I knew absolutely nothing about soccer, so I turned the job down two different times. The third time Tom approached me, he said, “Who else is going to get you into college coaching? Sometimes you have to do some things that you don’t like to do to get to where you want to be.”

He got philosophical and kicked some profound, simple truth to you right there.

That hit me hard. I went with Tom to Lafayette, coached soccer for six years and was his assistant with the basketball team. I learned an incredible amount about coaching from him. He was a professor, and the basketball court was his lecture hall. Without Tom, you wouldn’t be sitting here talking to me.

You got your first head coaching job at the age of 32 at American University in 1978. Four years later, you got the Boston College gig after your mentor, Dr. Tom Davis, left there to take the job at Stanford. This was around the golden age of the Big East Conference and when ESPN started to take off as well. And you eventually took BC to an Elite Eight in an era when conference schools like Georgetown and Villanova won national championships.

- [Extracted records]:

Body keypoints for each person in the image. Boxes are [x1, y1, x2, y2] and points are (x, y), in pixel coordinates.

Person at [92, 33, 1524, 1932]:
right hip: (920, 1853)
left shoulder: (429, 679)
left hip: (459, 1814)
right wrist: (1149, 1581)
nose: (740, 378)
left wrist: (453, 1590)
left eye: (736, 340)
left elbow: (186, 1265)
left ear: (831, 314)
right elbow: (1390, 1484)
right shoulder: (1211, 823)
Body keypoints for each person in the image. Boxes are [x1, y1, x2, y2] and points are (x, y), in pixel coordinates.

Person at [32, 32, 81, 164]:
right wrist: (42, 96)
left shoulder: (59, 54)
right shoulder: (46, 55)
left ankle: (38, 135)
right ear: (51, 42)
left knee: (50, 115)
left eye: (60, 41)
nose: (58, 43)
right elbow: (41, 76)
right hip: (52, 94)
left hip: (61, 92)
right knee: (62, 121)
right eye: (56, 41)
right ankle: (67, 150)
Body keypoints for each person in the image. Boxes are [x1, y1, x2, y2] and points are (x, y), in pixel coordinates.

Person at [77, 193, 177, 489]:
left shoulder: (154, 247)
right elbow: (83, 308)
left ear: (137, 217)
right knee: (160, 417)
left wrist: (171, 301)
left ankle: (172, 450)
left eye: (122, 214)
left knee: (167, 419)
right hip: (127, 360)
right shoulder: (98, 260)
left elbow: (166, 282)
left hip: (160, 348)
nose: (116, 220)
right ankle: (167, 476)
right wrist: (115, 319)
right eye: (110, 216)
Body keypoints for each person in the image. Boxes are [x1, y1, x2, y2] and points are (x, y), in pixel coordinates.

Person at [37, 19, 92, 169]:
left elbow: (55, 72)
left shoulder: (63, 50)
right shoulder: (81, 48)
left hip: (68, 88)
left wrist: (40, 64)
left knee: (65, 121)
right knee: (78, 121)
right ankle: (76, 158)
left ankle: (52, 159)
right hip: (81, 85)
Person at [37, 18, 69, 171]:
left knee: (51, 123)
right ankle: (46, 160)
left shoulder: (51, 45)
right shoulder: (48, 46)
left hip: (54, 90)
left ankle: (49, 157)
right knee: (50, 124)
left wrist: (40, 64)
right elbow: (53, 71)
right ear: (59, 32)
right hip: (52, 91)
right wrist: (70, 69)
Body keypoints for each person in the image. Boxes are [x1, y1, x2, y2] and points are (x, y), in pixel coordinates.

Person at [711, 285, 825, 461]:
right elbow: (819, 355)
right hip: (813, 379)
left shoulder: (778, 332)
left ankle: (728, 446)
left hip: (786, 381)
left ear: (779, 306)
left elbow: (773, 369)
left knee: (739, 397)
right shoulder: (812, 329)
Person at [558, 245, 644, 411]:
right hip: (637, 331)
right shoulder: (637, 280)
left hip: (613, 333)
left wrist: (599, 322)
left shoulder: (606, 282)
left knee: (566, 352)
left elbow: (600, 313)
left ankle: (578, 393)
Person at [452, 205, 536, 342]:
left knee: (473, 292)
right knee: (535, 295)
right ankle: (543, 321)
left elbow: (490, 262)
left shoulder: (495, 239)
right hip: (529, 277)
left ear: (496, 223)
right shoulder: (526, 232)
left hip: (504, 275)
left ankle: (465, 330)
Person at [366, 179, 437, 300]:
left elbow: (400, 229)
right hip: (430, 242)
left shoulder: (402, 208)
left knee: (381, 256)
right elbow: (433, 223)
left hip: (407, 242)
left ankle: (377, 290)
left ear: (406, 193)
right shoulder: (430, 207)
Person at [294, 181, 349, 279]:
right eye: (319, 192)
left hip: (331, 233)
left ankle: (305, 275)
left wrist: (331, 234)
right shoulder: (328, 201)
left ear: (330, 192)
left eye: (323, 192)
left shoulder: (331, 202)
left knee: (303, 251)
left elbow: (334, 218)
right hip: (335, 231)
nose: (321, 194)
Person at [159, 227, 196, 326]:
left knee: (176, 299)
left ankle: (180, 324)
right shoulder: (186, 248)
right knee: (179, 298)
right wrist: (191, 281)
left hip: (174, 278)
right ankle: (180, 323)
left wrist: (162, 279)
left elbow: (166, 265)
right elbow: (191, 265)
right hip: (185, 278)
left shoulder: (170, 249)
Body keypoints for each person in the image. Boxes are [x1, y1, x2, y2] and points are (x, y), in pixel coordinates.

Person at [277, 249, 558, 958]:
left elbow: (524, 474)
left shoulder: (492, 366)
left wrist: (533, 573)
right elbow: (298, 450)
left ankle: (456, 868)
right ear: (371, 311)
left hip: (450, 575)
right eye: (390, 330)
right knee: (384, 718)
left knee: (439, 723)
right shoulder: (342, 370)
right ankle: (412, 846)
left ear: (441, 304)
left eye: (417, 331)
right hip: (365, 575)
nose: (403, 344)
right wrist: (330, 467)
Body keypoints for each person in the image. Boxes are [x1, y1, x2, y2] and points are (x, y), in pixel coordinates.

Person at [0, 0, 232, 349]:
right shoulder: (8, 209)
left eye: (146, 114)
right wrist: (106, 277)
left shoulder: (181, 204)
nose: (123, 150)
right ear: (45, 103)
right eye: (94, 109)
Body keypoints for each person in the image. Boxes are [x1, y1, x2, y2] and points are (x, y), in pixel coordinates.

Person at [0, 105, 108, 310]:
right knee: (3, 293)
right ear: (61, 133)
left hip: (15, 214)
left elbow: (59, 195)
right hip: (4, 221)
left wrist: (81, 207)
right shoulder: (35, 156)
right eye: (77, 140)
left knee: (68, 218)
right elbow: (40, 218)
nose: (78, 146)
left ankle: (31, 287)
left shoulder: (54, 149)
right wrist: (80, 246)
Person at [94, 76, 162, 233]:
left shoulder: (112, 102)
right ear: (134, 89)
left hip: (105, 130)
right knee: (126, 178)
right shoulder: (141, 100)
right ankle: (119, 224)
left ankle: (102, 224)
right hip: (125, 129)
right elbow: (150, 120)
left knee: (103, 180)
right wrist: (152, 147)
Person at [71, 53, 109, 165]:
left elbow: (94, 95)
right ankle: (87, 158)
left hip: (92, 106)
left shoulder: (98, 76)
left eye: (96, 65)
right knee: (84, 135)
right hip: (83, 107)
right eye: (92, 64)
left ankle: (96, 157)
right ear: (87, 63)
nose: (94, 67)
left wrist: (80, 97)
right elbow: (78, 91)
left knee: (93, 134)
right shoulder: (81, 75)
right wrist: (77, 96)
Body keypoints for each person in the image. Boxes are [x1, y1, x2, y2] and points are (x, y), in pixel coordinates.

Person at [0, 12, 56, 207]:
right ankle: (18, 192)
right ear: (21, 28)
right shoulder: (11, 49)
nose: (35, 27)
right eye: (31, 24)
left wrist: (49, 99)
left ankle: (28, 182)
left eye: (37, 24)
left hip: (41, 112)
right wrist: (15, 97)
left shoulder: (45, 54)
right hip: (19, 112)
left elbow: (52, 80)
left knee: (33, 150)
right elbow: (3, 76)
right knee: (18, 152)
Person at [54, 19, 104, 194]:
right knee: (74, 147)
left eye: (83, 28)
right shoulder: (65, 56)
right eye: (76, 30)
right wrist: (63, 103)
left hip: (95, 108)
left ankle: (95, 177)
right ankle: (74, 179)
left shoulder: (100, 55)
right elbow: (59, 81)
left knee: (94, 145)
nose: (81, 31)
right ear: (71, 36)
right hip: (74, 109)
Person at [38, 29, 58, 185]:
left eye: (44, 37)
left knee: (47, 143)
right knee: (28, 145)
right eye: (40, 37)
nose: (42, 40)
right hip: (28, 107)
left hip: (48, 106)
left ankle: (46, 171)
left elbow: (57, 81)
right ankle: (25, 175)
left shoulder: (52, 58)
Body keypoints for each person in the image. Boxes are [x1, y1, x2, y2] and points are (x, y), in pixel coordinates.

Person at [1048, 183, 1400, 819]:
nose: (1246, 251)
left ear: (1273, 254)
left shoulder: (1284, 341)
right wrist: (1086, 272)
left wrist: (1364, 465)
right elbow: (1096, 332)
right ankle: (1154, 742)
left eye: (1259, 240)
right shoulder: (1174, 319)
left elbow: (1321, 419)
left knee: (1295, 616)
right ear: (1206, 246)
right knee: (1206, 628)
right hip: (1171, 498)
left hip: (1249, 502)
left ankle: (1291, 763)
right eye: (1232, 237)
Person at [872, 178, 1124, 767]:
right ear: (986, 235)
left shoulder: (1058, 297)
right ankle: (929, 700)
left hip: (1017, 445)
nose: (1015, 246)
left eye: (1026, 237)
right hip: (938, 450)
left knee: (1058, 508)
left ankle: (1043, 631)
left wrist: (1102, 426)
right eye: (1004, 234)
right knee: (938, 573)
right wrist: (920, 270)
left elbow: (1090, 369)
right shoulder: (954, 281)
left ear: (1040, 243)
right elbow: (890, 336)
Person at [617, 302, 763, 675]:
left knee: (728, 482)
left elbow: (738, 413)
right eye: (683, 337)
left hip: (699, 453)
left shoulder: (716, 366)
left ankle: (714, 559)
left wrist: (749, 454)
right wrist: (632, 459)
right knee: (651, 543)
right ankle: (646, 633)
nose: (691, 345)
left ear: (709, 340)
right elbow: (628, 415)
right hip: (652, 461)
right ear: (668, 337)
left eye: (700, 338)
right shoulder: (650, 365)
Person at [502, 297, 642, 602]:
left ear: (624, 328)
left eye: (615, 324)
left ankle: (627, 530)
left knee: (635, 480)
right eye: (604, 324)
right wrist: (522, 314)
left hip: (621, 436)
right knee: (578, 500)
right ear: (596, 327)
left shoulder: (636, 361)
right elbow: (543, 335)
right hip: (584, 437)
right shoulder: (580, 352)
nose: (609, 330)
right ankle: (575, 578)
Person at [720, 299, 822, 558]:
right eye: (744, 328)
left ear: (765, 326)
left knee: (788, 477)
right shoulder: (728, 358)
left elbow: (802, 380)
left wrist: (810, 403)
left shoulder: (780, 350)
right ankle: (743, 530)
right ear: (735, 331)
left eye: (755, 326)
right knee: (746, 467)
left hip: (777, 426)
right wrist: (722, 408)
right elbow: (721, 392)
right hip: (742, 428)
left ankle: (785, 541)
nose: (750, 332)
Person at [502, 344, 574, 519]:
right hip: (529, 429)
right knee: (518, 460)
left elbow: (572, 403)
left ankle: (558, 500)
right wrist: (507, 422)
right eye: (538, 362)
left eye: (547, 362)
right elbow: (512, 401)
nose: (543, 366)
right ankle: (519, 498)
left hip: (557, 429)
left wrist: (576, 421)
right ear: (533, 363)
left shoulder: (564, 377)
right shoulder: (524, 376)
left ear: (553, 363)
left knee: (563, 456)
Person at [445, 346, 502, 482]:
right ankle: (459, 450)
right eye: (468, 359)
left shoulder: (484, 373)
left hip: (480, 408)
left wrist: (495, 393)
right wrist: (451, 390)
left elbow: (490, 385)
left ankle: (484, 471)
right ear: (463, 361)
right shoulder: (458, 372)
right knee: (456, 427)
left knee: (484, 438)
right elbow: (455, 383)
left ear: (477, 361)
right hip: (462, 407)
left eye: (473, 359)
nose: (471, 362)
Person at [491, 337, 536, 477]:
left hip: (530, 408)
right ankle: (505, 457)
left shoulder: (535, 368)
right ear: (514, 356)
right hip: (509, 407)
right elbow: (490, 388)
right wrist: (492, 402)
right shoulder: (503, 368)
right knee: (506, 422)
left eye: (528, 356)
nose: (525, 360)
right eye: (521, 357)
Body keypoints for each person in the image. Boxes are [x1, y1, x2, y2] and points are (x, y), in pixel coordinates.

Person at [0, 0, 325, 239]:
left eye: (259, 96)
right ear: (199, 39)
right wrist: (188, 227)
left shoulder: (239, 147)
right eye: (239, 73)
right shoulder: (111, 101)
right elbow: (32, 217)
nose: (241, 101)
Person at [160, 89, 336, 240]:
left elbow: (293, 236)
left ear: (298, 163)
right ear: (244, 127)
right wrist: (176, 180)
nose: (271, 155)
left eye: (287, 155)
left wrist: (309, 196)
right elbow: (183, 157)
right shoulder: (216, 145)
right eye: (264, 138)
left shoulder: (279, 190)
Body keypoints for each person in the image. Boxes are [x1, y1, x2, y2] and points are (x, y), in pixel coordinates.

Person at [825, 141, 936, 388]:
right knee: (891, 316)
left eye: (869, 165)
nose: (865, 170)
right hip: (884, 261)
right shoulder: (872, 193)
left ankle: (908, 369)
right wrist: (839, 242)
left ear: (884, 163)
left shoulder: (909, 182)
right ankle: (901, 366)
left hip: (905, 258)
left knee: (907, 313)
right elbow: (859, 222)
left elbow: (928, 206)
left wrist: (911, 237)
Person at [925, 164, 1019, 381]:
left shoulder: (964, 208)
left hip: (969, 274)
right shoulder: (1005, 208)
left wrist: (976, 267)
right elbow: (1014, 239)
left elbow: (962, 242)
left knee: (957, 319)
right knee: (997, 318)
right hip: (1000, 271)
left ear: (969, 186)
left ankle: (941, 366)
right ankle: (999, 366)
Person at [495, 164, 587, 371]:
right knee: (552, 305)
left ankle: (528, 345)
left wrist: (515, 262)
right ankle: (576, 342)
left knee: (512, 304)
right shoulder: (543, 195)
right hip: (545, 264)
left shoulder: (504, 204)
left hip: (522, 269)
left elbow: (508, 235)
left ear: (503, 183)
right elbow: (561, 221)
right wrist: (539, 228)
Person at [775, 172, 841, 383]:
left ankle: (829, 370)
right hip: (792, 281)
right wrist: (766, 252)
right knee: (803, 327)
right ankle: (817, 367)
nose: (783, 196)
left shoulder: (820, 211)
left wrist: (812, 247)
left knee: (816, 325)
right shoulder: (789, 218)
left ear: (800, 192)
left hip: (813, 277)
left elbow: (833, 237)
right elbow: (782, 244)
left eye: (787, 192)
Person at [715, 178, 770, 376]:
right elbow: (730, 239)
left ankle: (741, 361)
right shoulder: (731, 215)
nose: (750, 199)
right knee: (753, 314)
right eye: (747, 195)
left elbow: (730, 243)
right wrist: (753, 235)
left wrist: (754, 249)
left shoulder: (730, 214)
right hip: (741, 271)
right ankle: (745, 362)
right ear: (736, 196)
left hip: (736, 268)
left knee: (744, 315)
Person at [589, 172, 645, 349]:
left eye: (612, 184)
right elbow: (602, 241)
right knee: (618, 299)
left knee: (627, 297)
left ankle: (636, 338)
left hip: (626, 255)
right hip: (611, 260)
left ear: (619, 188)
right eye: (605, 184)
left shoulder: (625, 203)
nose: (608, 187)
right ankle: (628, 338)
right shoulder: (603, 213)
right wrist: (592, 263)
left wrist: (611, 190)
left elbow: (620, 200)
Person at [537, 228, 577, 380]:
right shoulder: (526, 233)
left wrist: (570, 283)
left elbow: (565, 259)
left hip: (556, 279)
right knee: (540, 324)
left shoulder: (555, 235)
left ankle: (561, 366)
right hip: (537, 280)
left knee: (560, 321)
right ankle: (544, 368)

- [Problem set]:
a) Using the interview excerpt above, reproduce word for word the portion that begins at the words "He got philosophical" and stops after the words "won national championships.".
b) List every school the interview excerpt names from the words "You got your first head coaching job" to the end.

- [Results for each task]:
a)
He got philosophical and kicked some profound, simple truth to you right there.

That hit me hard. I went with Tom to Lafayette, coached soccer for six years and was his assistant with the basketball team. I learned an incredible amount about coaching from him. He was a professor, and the basketball court was his lecture hall. Without Tom, you wouldn’t be sitting here talking to me.

You got your first head coaching job at the age of 32 at American University in 1978. Four years later, you got the Boston College gig after your mentor, Dr. Tom Davis, left there to take the job at Stanford. This was around the golden age of the Big East Conference and when ESPN started to take off as well. And you eventually took BC to an Elite Eight in an era when conference schools like Georgetown and Villanova won national championships.

b)
American University
Boston College (also called BC)
Stanford
Georgetown
Villanova